В словах профессора была своя правда. Я, пожалуй, на его месте тоже не пошел бы к Работягам. Но я возразил:

– При чем тут уникальность? Бомжи и бродяги были всегда и везде. Они и посреди совдеповской деспотии выбирали свободу на свалке, и посреди грянувшей демократии, и потом… Так было и будет. Это явление социально-психологическое.

– Однако, – возразил Профессор, – вы тоже не торопитесь прибиться к

Работягам, хоть, если кому-то и подходите, то именно им. Вы из себя изображаете нечто та-кое… – Он неопределенно пошевелил пальцами, видимо, не находя безобидных слов. – Но, в сущности, вы человек дела и порядка. Тем не менее, хоть мы с вами совершенно разные: по мотивам поведения, его формам и последствиям мне почему-то кажется, что наше с вами одиночество, обособленность имеют одну и ту же основу.

Он, наверно, был прав. Но мне не хотелось развивать эту тему. Меня занимали сейчас другие, куда более животрепещущие.

Мы долго просидели с ним в его подвале, глотая водку и вяло беседуя.

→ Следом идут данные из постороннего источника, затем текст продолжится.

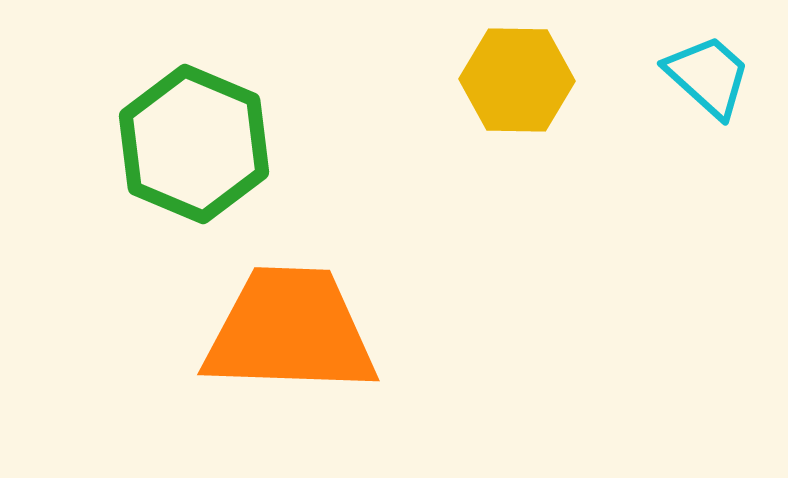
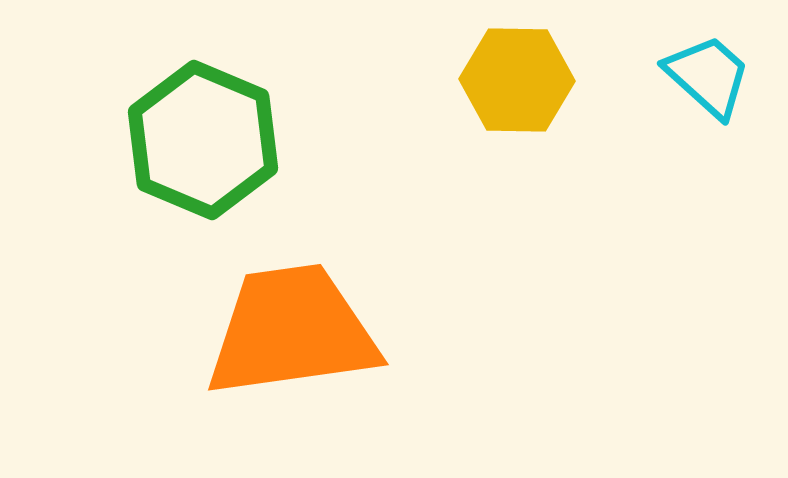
green hexagon: moved 9 px right, 4 px up
orange trapezoid: moved 2 px right; rotated 10 degrees counterclockwise
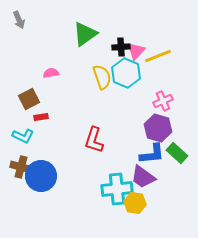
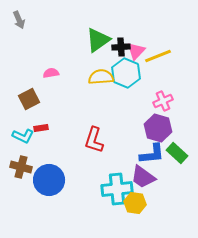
green triangle: moved 13 px right, 6 px down
yellow semicircle: moved 1 px left; rotated 75 degrees counterclockwise
red rectangle: moved 11 px down
blue circle: moved 8 px right, 4 px down
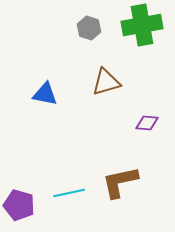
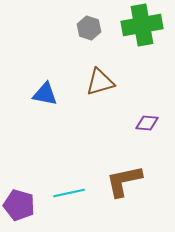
brown triangle: moved 6 px left
brown L-shape: moved 4 px right, 1 px up
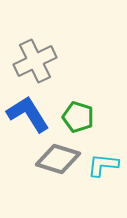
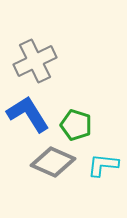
green pentagon: moved 2 px left, 8 px down
gray diamond: moved 5 px left, 3 px down; rotated 6 degrees clockwise
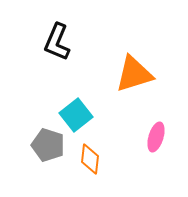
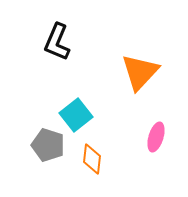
orange triangle: moved 6 px right, 2 px up; rotated 30 degrees counterclockwise
orange diamond: moved 2 px right
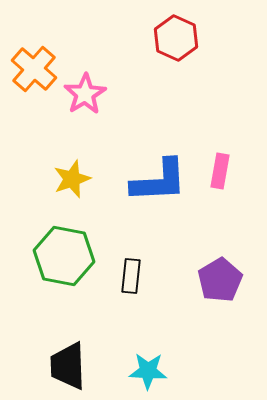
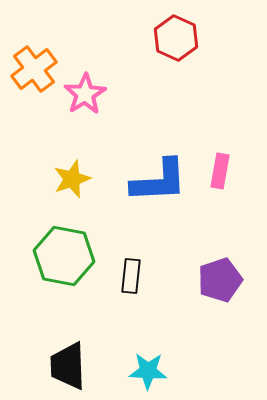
orange cross: rotated 12 degrees clockwise
purple pentagon: rotated 12 degrees clockwise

Он опьянел, и ему стало не до разговоров, а я все думал, как быть дальше? И чем дольше я думал, тем яснее представлял, как именно поступлю. Поступить я собирался скверно. Очень скверно. Как все они и заслуживали. Но главное было не в том, чтобы воздать по заслугам. Гадкая игра, в которую меня втянули и смысл которой я пока не очень понимал, рано или поздно окончится для меня печально. Это очевидно. И есть один способ избежать этого или хотя бы на какое-то время оттянуть исход. Нужно только не ошибиться, правильно разыграть партию. Кое-какие козыри у меня имелись.

Остаток ночи я провел у Профессора в подвале, притащив из джипа надувной матрац. Надо же было хоть иногда как следует выспаться. Проснулся за полдень со скверной мыслью, что самое гадкое мне еще только предстоит.